Но почему же все‑таки ему нужно уехать в чужие края? Бедная Марья Ивановна, читая, что Бог наказывает ее сына за то, что он против своей воли и воли Провидения отправился в Петербург и решился служить там «в угодность ей больше», должна была прийти в смятение; едва ли оно уменьшилось, когда она прочла, что цель заграничного путешествия ее сына «воспитывать страсти в тишине» и одновременно «в шуме вечного труда». Чувствуется, что Гоголь писал это письмо в нервической спешке и в увлечении страсти. Через несколько лет он всю эту сложную систему мотивации забывает, и в «Авторской исповеди» объясняет юношескую авантюру совершенно по–другому:

«Не прошло пяти месяцев по прибытии моем в Петербург, как я сел уже на корабль, не будучи в силах противиться чувству, мне самому непонятному. Проект и цель моего путешествия были очень неясны. Я знал только, что еду вовсе не затем, чтобы наслаждаться чужими краями, но скорее чтобы натерпеться, точно как бы предчувствовал, что узнаю цену России только вне России и добуду любовь к ней вдали от нее».

Оглядываясь через восемнадцать лет на свое прошлое, Гоголь допускает анахронизм: он представляет поездку в Любек в свете своего мировоззрения сороковых годов. Мотив аскетического подвига (чтобы полюбить родину, нужно покинуть ее) — происхождения более позднего. В двадцатых годах Гоголь мечтал о культивировании страстей, а не об аскезе.

* * *

Приехав в Любек, он как будто отрезвляется: с удивлением видит себя в чужом городе, среди чужих людей, языка которых не понимает. И впервые задумывается над самим собой, над загадкой собственной натуры.

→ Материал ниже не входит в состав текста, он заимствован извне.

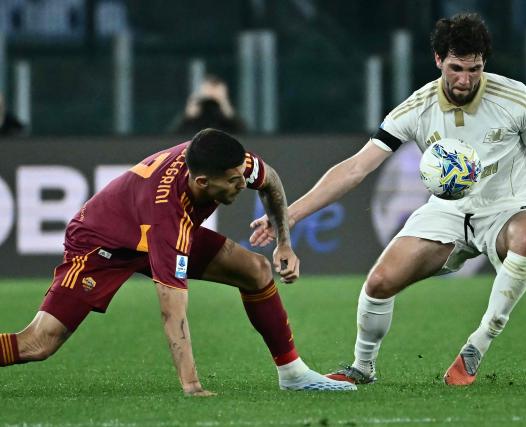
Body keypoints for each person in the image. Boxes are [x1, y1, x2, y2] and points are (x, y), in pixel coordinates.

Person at [249, 13, 526, 386]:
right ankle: (362, 367)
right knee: (379, 282)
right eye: (456, 68)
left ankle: (479, 343)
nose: (465, 80)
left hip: (510, 206)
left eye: (474, 69)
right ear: (438, 60)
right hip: (448, 212)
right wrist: (289, 215)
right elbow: (355, 168)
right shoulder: (416, 109)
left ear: (484, 63)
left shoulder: (517, 100)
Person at [0, 128, 356, 394]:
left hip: (144, 226)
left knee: (256, 270)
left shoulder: (230, 165)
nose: (240, 187)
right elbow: (173, 312)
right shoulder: (168, 218)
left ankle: (293, 374)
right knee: (38, 344)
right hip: (101, 244)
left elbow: (271, 180)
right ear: (202, 181)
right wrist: (192, 386)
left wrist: (284, 244)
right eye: (233, 183)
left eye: (241, 178)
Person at [169, 75, 245, 135]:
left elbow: (244, 135)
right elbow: (173, 138)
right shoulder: (194, 115)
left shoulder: (226, 117)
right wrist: (188, 115)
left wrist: (225, 106)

«Часто я думаю о себе, — пишет он матери из Любека, — зачем Бог, создав сердце, может, единственное, по крайней мере редкое в мире, чистую, пламенеющую жаркою любовью ко всему высокому и прекрасному душу, зачем Он одел все это в такую страшную смесь противоречий, упрямства, дерзкой самонадеянности и самого униженного смирения?»

После запутанной и сбивчивой риторики — вдруг точная и ясная самохарактеристика.

В конце сентября беглец возвращается в Петербург, поступает на службу в Департамент уделов, знакомится с литераторами и сотрудничает в журналах. В 1831 году выходят «Вечера на хуторе близ Диканьки» и приносят ему славу.

В конце 44 года в письме к А. О. Смирновой Гоголь просит не выводить никаких заключений о нем самом на основании его юношеских сочинений. Писанные «во время глупой молодости», они говорят о «писателе еще не утвердившемся ни в чем твердом». И дальше следует примечательная оговорка: «В них, точно, есть кое–где хвостики душевного состояния моего тогдашнего, но без моего собственного признания их никто и не заметит и не увидит».

Этими словами определяется наше отношение к произведениям Гоголя тридцатых годов; мы попытаемся заметить эти «хвостики душевного состояния».

В «Вечерах на хуторе близ Диканьки» Гоголь следует двум разнородным традициям, стараясь связать их единством стиля. Первая традиция — немецкая романтическая демонология: ведьмы, черти, заклинания, колдовство, с которыми Гоголь был знаком по повестям Тика и Гофмана; вторая — украинская народная сказка с ее исконным дуализмом, борьбой Бога и дьявола. Повести можно расположить по степеням нарастающей мрачности. В «Пропавшей грамоте» и «Заколдованном месте» — чертовщина уморительная и «домашняя»: обе повести являются своего рода демонологическими анекдотами. В «Майской ночи» и «Ночи перед Рождеством» — борьба добра со злом уже труднее: нужна святая панночка, чтобы победить страшную ведьму, нужен благочестивый кузнец–иконописец, чтобы одолеть черта. И, наконец, в «Вечере накануне Ивана Купала» и в «Страшной мести» смех совсем замолкает. Забавное уступает место ужасному. Независимо от народной традиции автор создает чудовищные и зловещие образы Басаврюка и колдуна, отца Катерины.